§ **Task brief**: Go through the records and copy each line where the word "source" occurs.

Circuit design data
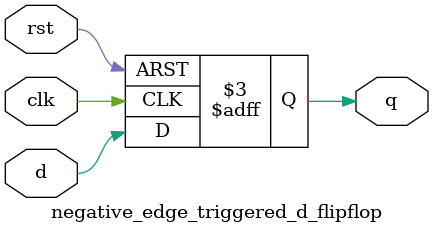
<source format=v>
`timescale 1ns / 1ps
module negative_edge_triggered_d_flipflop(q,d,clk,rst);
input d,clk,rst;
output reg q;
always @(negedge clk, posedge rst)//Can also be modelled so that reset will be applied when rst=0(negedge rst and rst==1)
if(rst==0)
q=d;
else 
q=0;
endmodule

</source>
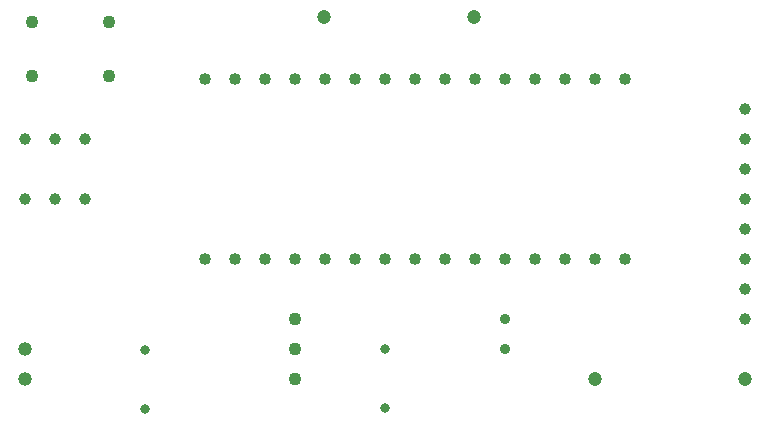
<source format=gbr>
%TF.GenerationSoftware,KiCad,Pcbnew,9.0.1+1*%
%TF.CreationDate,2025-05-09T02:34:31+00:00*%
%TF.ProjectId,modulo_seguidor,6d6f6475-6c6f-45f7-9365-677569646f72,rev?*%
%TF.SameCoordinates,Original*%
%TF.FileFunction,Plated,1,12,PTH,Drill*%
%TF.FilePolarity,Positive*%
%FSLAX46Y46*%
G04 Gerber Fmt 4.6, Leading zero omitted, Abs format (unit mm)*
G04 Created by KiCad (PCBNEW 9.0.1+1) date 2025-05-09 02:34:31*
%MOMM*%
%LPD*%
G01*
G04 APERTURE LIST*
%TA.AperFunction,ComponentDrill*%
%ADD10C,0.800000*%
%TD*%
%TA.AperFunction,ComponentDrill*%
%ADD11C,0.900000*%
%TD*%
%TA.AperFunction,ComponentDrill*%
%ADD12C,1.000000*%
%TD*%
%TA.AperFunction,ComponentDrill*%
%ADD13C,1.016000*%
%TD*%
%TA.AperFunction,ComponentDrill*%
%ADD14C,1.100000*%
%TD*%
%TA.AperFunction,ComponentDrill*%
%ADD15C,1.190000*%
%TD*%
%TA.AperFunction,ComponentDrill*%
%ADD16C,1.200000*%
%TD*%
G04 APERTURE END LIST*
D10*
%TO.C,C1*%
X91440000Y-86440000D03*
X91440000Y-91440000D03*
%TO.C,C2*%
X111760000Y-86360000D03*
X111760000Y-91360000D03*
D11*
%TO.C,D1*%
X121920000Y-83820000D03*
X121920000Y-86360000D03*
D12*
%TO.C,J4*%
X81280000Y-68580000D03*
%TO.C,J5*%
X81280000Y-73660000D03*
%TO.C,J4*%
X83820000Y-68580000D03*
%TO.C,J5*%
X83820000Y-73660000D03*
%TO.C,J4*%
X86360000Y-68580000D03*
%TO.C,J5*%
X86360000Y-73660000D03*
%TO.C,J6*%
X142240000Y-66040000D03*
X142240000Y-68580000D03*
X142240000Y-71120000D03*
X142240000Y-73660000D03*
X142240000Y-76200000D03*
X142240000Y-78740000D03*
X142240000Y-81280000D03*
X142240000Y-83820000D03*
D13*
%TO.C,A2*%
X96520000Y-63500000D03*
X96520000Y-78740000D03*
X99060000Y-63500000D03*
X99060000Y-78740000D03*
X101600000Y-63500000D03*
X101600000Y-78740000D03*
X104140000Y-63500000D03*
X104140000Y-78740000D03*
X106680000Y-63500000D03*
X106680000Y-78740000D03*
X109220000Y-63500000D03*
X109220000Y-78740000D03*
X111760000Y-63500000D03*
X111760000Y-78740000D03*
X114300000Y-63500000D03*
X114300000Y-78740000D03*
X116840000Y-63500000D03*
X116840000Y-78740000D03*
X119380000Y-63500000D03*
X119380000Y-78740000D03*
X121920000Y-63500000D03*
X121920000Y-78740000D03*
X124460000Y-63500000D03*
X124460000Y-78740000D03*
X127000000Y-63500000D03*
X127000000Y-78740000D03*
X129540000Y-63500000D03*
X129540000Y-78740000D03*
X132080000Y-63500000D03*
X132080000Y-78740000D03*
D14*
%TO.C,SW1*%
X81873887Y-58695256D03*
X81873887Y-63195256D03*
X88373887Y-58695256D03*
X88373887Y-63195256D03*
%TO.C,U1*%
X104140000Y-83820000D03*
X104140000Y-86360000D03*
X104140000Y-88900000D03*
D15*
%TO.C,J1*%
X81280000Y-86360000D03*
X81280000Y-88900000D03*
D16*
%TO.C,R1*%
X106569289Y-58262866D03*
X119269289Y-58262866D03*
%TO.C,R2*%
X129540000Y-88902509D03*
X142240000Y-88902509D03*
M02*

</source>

§ **Response to the task**:
<source format=v>
</source>
<source format=gbr>
</source>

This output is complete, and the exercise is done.